8 responses to “There is no proof (except when the authors wants there to be)

  1. Carl, what do you think is their motive is for fighting against THR?

  2. Hard to trust anything the antis say these days.

  3. Yes, I agree: there is no proof in empirical science. But, we can “prove” some propositions. For example: Is smoking a necessary condition for lung cancer? We can prove that this proposition is false. Is smoking a sufficient condition for lung cancer? This proposition is also false. And it is because we know that these are false propositions that we do statistics. Do you agree Carl?

    • Carl V Phillips

      Well strictly speaking, no, but I do see your point. Even for necessary or sufficient, no amount of worldly research can rule out the possibility (to the level of true proof) that what we have observed can be explained by, say, measurement error (e.g., every observed case of lung cancer in a nonsmoker was an error, such that it was not really cancer or he actually smoked). That said, it is true that for a tightly drawn conditional (which is what “necessary” and “sufficient” are), as opposed to “cause” in general, that we come much closer to proof. (And I admit that “closer to proof” is a rather sketchy phrase.) Indeed, if you go a step further and phrase the measurement itself into the definition (e.g., “someone has AIDS if he meeting certain conditions of immune system failure and HIV is detected in his body“) then you have an even closer “almost proof” that HIV is a necessary cause for AIDS; it fails to be a mathematical (logical) based only on even more extreme possibilities, like “someone did indeed diagnose the HIV, but lied about it in the lab report”.

      Setting all that aside and returning to the practical, we can often rule out necessary or sufficient so compellingly with very little data, such that when we consider all the data we have, there is absolutely no room for doubt among non-crazy people. (Note: there are a lot of crazy people.) This is seldom true in epidemiology for cause in general, where some of the time the outcome occurs only because the cause was present. There are exceptions, of course. Car crashes cause trauma and cigarettes cause lung cancer — thee is no room for honest doubt, given all the evidence.

      If someone casually uses the word “proven” for things like that, it is not a problem. The problem comes when someone protests that compelling evidence is “not proof” which is always true, but conveys the (often false) message “there is room for non-crazy people to doubt this”. There is no room for non-crazy people to doubt that Swedes do not smoke much because they use snus. I would say that we are quite close to being able to say the same about e-cigarettes lowering smoking rates, though I will grant an exception for people who simply do not understand the data we have. Still, even for those who do not understand the evidence fully, the case is compelling, and so “there is no proof” is clearly a lie (a statement designed to make the reader believe something that the writer knows is not true, or is not expert enough to know whether it is true or not).

      Hey, I like that definition. I think I will add it to the tabs at that top of the blog. Amazing what a seriously sleep-deprived mind can come up with first thing in the morning.

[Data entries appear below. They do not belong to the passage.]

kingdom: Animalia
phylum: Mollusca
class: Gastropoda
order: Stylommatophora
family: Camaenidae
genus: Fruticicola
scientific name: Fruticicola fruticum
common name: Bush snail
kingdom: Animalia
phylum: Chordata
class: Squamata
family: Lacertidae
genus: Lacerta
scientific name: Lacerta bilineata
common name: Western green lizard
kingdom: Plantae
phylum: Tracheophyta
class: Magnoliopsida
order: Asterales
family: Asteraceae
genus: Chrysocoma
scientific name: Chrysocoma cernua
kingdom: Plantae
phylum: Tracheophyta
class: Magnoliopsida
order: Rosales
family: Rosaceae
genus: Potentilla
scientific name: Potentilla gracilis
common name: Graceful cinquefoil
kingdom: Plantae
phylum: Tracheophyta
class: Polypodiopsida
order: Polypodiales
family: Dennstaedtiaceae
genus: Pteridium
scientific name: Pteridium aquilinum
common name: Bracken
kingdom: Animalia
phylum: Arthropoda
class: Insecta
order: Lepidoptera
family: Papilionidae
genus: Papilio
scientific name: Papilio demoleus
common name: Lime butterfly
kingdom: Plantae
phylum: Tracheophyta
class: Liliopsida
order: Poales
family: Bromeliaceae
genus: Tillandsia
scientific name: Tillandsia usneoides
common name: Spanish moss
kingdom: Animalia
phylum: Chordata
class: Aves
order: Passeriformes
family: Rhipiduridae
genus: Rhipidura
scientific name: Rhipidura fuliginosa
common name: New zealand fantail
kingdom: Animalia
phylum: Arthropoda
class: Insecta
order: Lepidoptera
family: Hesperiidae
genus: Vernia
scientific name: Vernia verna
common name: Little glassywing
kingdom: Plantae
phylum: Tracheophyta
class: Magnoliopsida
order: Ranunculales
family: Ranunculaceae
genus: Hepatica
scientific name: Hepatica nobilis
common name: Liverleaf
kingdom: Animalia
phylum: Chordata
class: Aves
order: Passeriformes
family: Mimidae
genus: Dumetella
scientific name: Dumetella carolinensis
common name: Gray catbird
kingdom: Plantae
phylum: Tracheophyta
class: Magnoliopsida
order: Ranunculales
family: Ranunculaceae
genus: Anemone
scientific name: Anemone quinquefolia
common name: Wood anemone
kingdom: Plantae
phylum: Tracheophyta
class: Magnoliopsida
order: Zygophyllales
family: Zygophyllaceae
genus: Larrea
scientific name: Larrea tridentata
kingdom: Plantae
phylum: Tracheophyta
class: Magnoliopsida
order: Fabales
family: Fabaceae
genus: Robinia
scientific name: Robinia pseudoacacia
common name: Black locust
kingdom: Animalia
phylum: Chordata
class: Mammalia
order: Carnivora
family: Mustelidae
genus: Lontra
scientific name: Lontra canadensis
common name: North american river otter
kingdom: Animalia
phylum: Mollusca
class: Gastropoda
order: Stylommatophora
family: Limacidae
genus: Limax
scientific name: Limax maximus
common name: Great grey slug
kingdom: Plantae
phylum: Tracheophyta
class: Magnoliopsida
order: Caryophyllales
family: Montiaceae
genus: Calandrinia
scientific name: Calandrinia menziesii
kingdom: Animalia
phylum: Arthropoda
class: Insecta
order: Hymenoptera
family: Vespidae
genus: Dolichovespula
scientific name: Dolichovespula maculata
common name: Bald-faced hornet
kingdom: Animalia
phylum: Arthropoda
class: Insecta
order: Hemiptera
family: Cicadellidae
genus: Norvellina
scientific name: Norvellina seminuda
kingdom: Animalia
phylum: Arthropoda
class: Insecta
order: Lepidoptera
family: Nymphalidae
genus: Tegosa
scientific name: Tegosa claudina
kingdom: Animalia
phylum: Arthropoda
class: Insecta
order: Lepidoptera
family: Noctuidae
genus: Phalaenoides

      Oh, also I am defining “crazy person” to include anyone whose weight on their prior is 100% (to put it in Bayesian terms), also known as derp (to put it in the terms of the day).

  4. And I agree unreservedly with your first paragraph. It is for these reasons (among others) that I put the word “prove” in quotes. More: in science we need to agree about what we are measuring, and we also need to agree on what is a proof. Even in mathematics and logic we have different concepts of what constitutes a proof. Regarding the remaining paragraphs, I have some minor disagreements, but it’s a long story (regimes of truth, etc.). Great post Carl.